A Common Technological Infrastructure
Efforts to consolidate different data streams are already taking shape. Partnerships between health care systems, large technology companies, and smaller providers of novel measurement tools are leading to an interconnected web that would allow for training and application of machine learning-based measurement tools that integrate multimodal data sources.32 Akin to a highway system with interspersed parking garages, such a web allows for flow of information from different storage centers for the integration of any two data streams. Such an infrastructure is reliant on the availability of two important technologies: secure and regulated data storage and software tools that allow for safe inter-platform integration. Luckily, these technologies are becoming increasingly ubiquitous.

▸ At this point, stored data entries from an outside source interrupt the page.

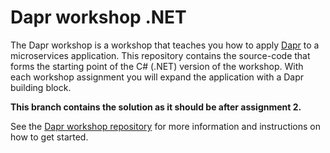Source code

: # Dapr workshop .NET

The Dapr workshop is a workshop that teaches you how to apply [Dapr](https://dapr.io) to a microservices application. This repository contains the source-code that forms the starting point of the C# (.NET) version of the workshop. With each workshop assignment you will expand the application with a Dapr building block.  

**This branch contains the solution as it should be after assignment 2.**  

See the [Dapr workshop repository](https://github.com/edwinvw/dapr-workshop) for more information and instructions on how to get started.
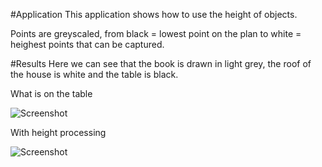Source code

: #Application
This application shows how to use the height of objects.

Points are greyscaled, from black = lowest point on the plan to white = heighest points that can be captured.


#Results
Here we can see that the book is drawn in light grey, the roof of the house is white and the table is black.

What is on the table

![Screenshot](https://github.com/potioc/Papart-examples/blob/master/papart-examples/DepthCamera/TouchPointCloud/20160707_110737.jpg)

With height processing

![Screenshot](https://github.com/potioc/Papart-examples/blob/master/papart-examples/DepthCamera/TouchPointCloud/touchpoint.png)
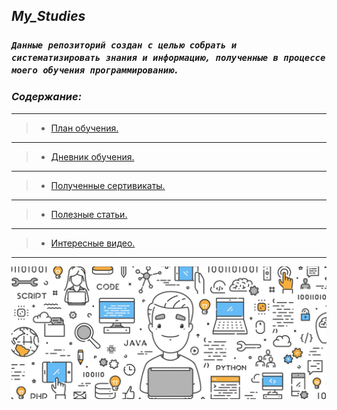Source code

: ## *My_Studies*

### *`Данные репозиторий создан с целью собрать и систематизировать знания и информацию, полученные в процессе моего обучения программированию.`*

### *Содержание:*
***
> * [План обучения.](/general_information/Study_programs.md) 
***
> * [Дневник обучения.](/general_information/diary.md)
***
> * [Полученные сертивикаты.](/sertificates/sertificates.md)
***
> * [Полезные статьи.](/articles/articles_references.md)
***
> * [Интересные видео.](/video/video.md)
***
![](/images/img/MainREADME.jpeg)
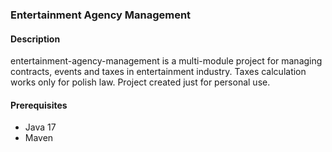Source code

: ### Entertainment Agency Management

#### Description
entertainment-agency-management is a multi-module project for managing contracts, events and taxes in 
entertainment industry. Taxes calculation works only for polish law. Project created just for personal use.

#### Prerequisites
- Java 17
- Maven
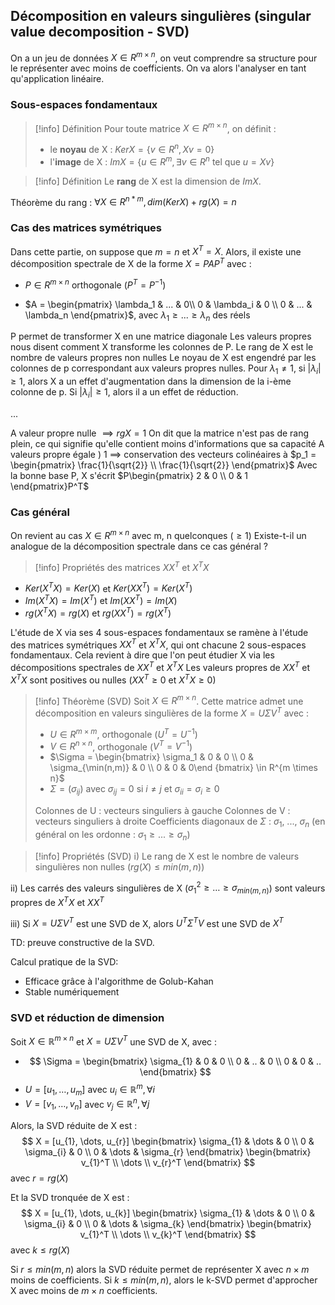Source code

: ## Décomposition en valeurs singulières (singular value decomposition - SVD)

On a un jeu de données $X \in R^{m \times n}$, on veut comprendre sa structure pour le représenter avec moins de coefficients. On va alors l'analyser en tant qu'application linéaire.

### Sous-espaces fondamentaux

> [!info] Définition
>Pour toute matrice $X \in R^{m \times n}$, on définit :
 >- le **noyau** de X : $Ker X = \{ v \in R^n , Xv = 0\}$
 >- l'**image** de X : $Im X = \{ u \in R^m , \exists v \in R^n \text{ tel que } u = Xv\}$


> [!info] Définition
> Le **rang** de X est la dimension de $Im X$.

Théorème du rang : $\forall X \in R^{n*m}, dim(Ker X) + rg(X) = n$

### Cas des matrices symétriques
Dans cette partie, on suppose que $m=n$ et $X^T = X$.
Alors, il existe une décomposition spectrale de X de la forme $X=PAP^T$ avec : 
- $P \in R^{m \times n}$ orthogonale ($P^T=P^{-1}$)

- $A = \begin{pmatrix}   \lambda_1 & ... & 0\\ 0 & \lambda_i & 0 \\  0 & ... & \lambda_n   \end{pmatrix}$, avec $\lambda_1 \ge ... \ge \lambda_n$ des réels

P permet de transformer X en une matrice diagonale
Les valeurs propres nous disent comment X transforme les colonnes de P. 
Le rang de X est le nombre de valeurs propres non nulles
Le noyau de X est engendré par les colonnes de p correspondant aux valeurs propres nulles.
Pour $\lambda_1 \neq 1$, si $|\lambda_i| \ge 1$, alors X a un effet d'augmentation dans la dimension de la i-ème colonne de p.
Si $|\lambda_i| \ge 1$, alors il a un effet de réduction.

...

A valeur propre nulle $\implies rg X = 1$
	On dit que la matrice n'est pas de rang plein, ce qui signifie qu'elle contient moins d'informations que sa capacité
A valeurs propre égale ) 1 $\implies$ conservation des vecteurs colinéaires à $p_1 = \begin{pmatrix} \frac{1}{\sqrt{2}} \\ \frac{1}{\sqrt{2}} \end{pmatrix}$
Avec la bonne base P, X s'écrit $P\begin{pmatrix} 2 & 0 \\ 0 & 1 \end{pmatrix}P^T$

### Cas général
On revient au cas $X \in R^{m \times n}$ avec m, n quelconques ($\ge 1$)
Existe-t-il un analogue de la décomposition spectrale dans ce cas général ?

> [!info] Propriétés des matrices $XX^T$ et $X^TX$
> 
- $Ker (X^TX) = Ker (X)$ et $Ker (XX^T) = Ker (X^T)$
- $Im (X^TX) = Im (X^T)$ et $Im (XX^T) = Im (X)$
- $rg (X^TX) = rg (X)$ et $rg (XX^T) = rg (X^T)$

L'étude de X via ses 4 sous-espaces fondamentaux se ramène à l'étude des matrices symétriques $XX^T$ et $X^TX$, qui ont chacune 2 sous-espaces fondamentaux.
Cela revient à dire que l'on peut étudier X via les décompositions spectrales de $XX^T$ et $X^TX$
Les valeurs propres de $XX^T$ et $X^TX$ sont positives ou nulles ($XX^T \ge 0$ et $X^TX \ge 0$)


> [!info] Théorème (SVD)
> Soit $X \in R^{m \times n}$. Cette matrice admet une décomposition en valeurs singulières de la forme $X = U\Sigma V^T$  avec :
> - $U \in R^{m \times m}$, orthogonale ($U^T = U^{-1}$)
> - $V \in R^{n \times n}$, orthogonale ($V^T = V^{-1}$)
> - $\Sigma = \begin{bmatrix} \sigma_1 & 0 & 0 \\ 0 & \sigma_{\min(n,m)} & 0 \\ 0 & 0 & 0\end {bmatrix} \in R^{m \times n}$
> - $\Sigma = (\sigma_{ij})$ avec $\sigma_{ij} = 0$ si $i \neq j$ et $\sigma_{ii} = \sigma_{i} \ge 0$
> 
> Colonnes de U : vecteurs singuliers à gauche
> Colonnes de V : vecteurs singuliers à droite
> Coefficients diagonaux de $\Sigma$ : $\sigma_1$, ..., $\sigma_n$ (en général on les ordonne : $\sigma_1 \ge ... \ge \sigma_n$)


> [!info] Propriétés (SVD)
> i) Le rang de X est le nombre de valeurs singulières non nulles ($rg(X) \leq min(m,n)$)
> 
ii) Les carrés des valeurs singulières de X ($\sigma_{1}^2 \geq \dots \geq \sigma_{min(m,n)}$) sont valeurs propres de $X^TX$ et $XX^T$
>
iii) Si $X=U\Sigma V^T$ est une SVD de X, alors $U^T\Sigma^TV$ est une SVD de $X^T$


TD: preuve constructive de la SVD.

Calcul pratique de la SVD: 
- Efficace grâce à l'algorithme de Golub-Kahan
- Stable numériquement

### SVD et réduction de dimension
Soit $X \in \mathbb{R}^{m\times n}$ et $X=U\Sigma V^T$ une SVD de X, avec :
- $$
\Sigma = \begin{bmatrix}
\sigma_{1} & 0 & 0 \\
0 & .. & 0 \\
0 & 0 & ..
\end{bmatrix}
$$
- $U = [u_{1}, \dots, u_{m}]$ avec $u_{i} \in \mathbb{R}^m, \forall i$
- $V = [v_{1}, \dots, v_{n}]$ avec $v_{j} \in \mathbb{R}^n, \forall j$

 Alors, la SVD réduite de X est :
$$
 X = [u_{1}, \dots, u_{r}] \begin{bmatrix}
\sigma_{1} & \dots & 0  \\
0  & \sigma_{i} & 0 \\
0 & \dots & \sigma_{r}
\end{bmatrix}
\begin{bmatrix}
v_{1}^T \\
\dots \\
v_{r}^T
\end{bmatrix}
$$avec $r = rg(X)$

Et la SVD tronquée de X est :
$$
X = [u_{1}, \dots, u_{k}] \begin{bmatrix}
\sigma_{1} & \dots & 0  \\
0  & \sigma_{i} & 0 \\
0 & \dots & \sigma_{k}
\end{bmatrix}
\begin{bmatrix}
v_{1}^T \\
\dots \\
v_{k}^T
\end{bmatrix}
$$
avec $k \leq rg(X)$

Si $r\leq min(m,n)$ alors la SVD réduite permet de représenter X avec $n \times m$ moins de coefficients.
Si $k \leq min(m, n)$, alors le k-SVD permet d'approcher X avec moins de $m \times n$ coefficients.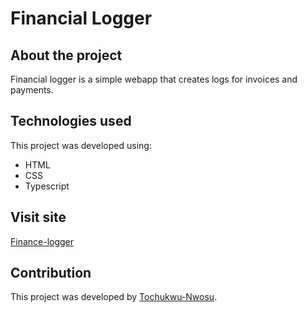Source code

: # Financial Logger

## About the project
Financial logger is a simple webapp that creates logs for invoices and payments.

## Technologies used
This project was developed using:
- HTML
- CSS
- Typescript

## Visit site
[Finance-logger](https://tk-finance-logger.vercel.app)


## Contribution
This project was developed by [Tochukwu-Nwosu](https://github.com/Tochukwu-Nwosu).
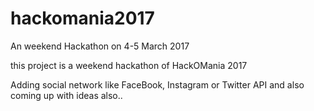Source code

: # hackomania2017
An weekend Hackathon on 4-5 March 2017

this project is a weekend hackathon of HackOMania 2017

Adding social network like FaceBook, Instagram or Twitter API and also coming up with ideas also..
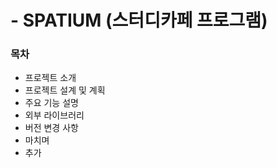 # - SPATIUM (스터디카페 프로그램)
### 목차
 - 프로젝트 소개
 - 프로젝트 설계 및 계획
 - 주요 기능 설명
 - 외부 라이브러리
 - 버전 변경 사항
 - 마치며
 - 추가
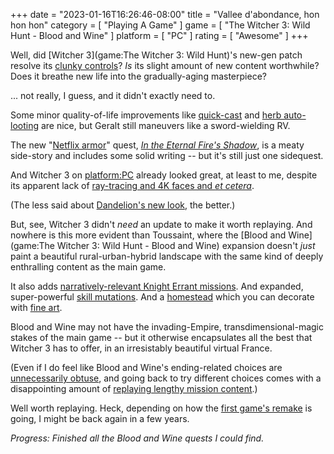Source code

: +++
date = "2023-01-16T16:26:46-08:00"
title = "Vallee d'abondance, hon hon hon"
category = [ "Playing A Game" ]
game = [ "The Witcher 3: Wild Hunt - Blood and Wine" ]
platform = [ "PC" ]
rating = [ "Awesome" ]
+++

Well, did [Witcher 3](game:The Witcher 3: Wild Hunt)'s new-gen patch resolve its [clunky controls]($SiteBaseURL$2022/12/16/oh-valley-of-plenty-ah-ah-aaaaah/)?  <i>Is</i> its slight amount of new content worthwhile?  Does it breathe new life into the gradually-aging masterpiece?

... not really, I guess, and it didn't exactly need to.

Some minor quality-of-life improvements like <a href="https://www.ign.com/wikis/the-witcher-3-wild-hunt/Quick_Sign_Casting">quick-cast</a> and <a href="https://www.theloadout.com/witcher-3-ps5-update-gameplay-changes">herb auto-looting</a> are nice, but Geralt still maneuvers like a sword-wielding RV.

The new "<a href="https://witcher.fandom.com/wiki/Forgotten_Wolf_School_Gear">Netflix armor</a>" quest, <i><a href="https://witcher.fandom.com/wiki/In_the_Eternal_Fire%27s_Shadow">In the Eternal Fire's Shadow</a></i>, is a meaty side-story and includes some solid writing -- but it's still just one sidequest.

And Witcher 3 on <platform:PC> already looked great, at least to me, despite its apparent lack of <a href="https://witcher.fandom.com/wiki/Patch_4.0_(The_Witcher_3)#PC_and_Next-Gen_Exclusives">ray-tracing and 4K faces and <i>et cetera</i></a>.

(The less said about <a href="https://primagames.com/tips/how-to-get-the-netflix-alternative-dandelion-appearance-in-witcher-3">Dandelion's new look</a>, the better.)

But, see, Witcher 3 didn't <i>need</i> an update to make it worth replaying.  And nowhere is this more evident than Toussaint, where the [Blood and Wine](game:The Witcher 3: Wild Hunt - Blood and Wine) expansion doesn't <i>just</i> paint a beautiful rural-urban-hybrid landscape with the same kind of deeply enthralling content as the main game.

It also adds <a href="https://witcher.fandom.com/wiki/Knight_for_Hire">narratively-relevant Knight Errant missions</a>.  And expanded, super-powerful <a href="https://witcher.fandom.com/wiki/Mutations_(Blood_and_Wine)">skill mutations</a>.  And a <a href="https://witcher.fandom.com/wiki/Corvo_Bianco">homestead</a> which you can decorate with <a href="https://witcher.fandom.com/wiki/A_Portrait_of_the_Witcher_as_an_Old_Man">fine art</a>.

Blood and Wine may not have the invading-Empire, transdimensional-magic stakes of the main game -- but it otherwise encapsulates all the best that Witcher 3 has to offer, in an irresistably beautiful virtual France.

(Even if I do feel like Blood and Wine's ending-related choices are <a href="https://witcher.fandom.com/wiki/Sylvia_Anna#Returning_Home">unnecessarily obtuse</a>, and going back to try different choices comes with a disappointing amount of <a href="https://witcher.fandom.com/wiki/The_Night_of_Long_Fangs">replaying lengthy mission content</a>.)

Well worth replaying.  Heck, depending on how the <a href="https://www.thewitcher.com/en/news/46225/the-witcher-remake-is-in-development">first game's remake</a> is going, I might be back again in a few years.

<i>Progress: Finished all the Blood and Wine quests I could find.</i>
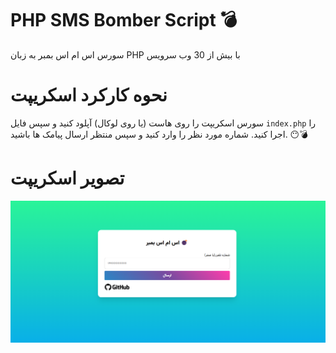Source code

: # PHP SMS Bomber Script 💣
سورس اس ام اس بمبر به زبان PHP با بیش از 30 وب سرویس
# نحوه کارکرد اسکریپت
سورس اسکریپت را روی هاست (یا روی لوکال) آپلود کنید و سپس فایل `index.php` را اجرا کنید.
شماره مورد نظر را وارد کنید و سپس منتظر ارسال پیامک ها باشید. 😶💣
# تصویر اسکریپت
![SMS_Bomber_Screenshot](screenshot.png)


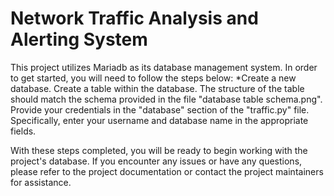 # Network Traffic Analysis and Alerting System #

This project utilizes Mariadb as its database management system. In order to get started, you will need to follow the steps below:
*Create a new database.
Create a table within the database. The structure of the table should match the schema provided in the file "database table schema.png".
Provide your credentials in the "database" section of the "traffic.py" file.
Specifically, enter your username and database name in the appropriate fields.

With these steps completed, you will be ready to begin working with the project's database. If you encounter any issues or have any questions, please refer to the project documentation or contact the project maintainers for assistance.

Cloud-based web services such as the Google Cloud Platform and Amazon Web Services provide HIPAA and GDPR compliant data solutions that novel technologies can be built upon. Software development efforts such as Apple HealthKit and Google Fit are allowing developers of novel measures to seamlessly integrate with minimal software development effort. Both technologies are being designed with the existing health care infrastructure in mind, allowing for their integration into EHRs and independent health care information systems. Early adopters of this vision are already conducting studies and collecting data from thousands of participants. As novel and validated digital measures begin to integrate into a common infrastructure, the accuracy of mental health measures and the availability of those measures have the ability to transform patient care and clinical research (Figure 2).
A technological infrastructure for the integration of digital measurement tools. Independent platforms for measurement of health (eg, actigraphy, blood pressure, cognition) will have their own data repositories, depicted as clouds. This data could be safely transferred across platforms using transfer tools such as secure APIs (application program interfaces), depicted using dashed arrows. Such tools could allow for both unidirectional and bidirectional movement of data. If a combination of measures can be accessible from a single data repository, it allows for the application of machine learning-based measurement of health, integrating all the independent measures in its prediction. The results from this calculation can be integrated into the patient's electronic health record, which can be used for clinical decision-making.